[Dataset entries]

════════════════

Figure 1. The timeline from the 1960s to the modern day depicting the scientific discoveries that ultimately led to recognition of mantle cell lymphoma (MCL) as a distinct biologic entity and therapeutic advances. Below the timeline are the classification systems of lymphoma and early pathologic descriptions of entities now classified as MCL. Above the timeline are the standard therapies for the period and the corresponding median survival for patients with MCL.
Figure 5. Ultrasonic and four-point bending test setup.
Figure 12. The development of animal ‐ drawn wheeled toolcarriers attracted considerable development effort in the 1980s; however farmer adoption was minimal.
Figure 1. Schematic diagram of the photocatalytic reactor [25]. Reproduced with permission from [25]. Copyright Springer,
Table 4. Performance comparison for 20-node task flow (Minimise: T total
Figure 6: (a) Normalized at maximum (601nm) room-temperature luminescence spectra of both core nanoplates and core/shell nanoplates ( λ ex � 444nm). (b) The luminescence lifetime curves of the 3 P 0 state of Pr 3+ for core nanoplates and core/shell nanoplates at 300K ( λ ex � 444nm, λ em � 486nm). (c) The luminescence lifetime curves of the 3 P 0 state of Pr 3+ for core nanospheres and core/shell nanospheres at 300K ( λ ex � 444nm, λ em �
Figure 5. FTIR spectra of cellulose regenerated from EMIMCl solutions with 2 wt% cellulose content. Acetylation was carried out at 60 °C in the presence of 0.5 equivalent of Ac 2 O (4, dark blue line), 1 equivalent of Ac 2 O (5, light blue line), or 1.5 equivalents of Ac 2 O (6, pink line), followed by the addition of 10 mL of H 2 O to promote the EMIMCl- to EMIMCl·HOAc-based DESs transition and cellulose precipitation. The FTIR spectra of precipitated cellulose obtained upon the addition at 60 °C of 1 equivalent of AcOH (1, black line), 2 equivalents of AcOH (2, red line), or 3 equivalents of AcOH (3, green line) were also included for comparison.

════════════════

Would you copy out exactly the lines above that start at the one containing "Figure 12. The" and end at the one containing "Table 4. Performance", inclusive?

Figure 12. The development of animal ‐ drawn wheeled toolcarriers attracted considerable development effort in the 1980s; however farmer adoption was minimal.
Figure 1. Schematic diagram of the photocatalytic reactor [25]. Reproduced with permission from [25]. Copyright Springer,
Table 4. Performance comparison for 20-node task flow (Minimise: T total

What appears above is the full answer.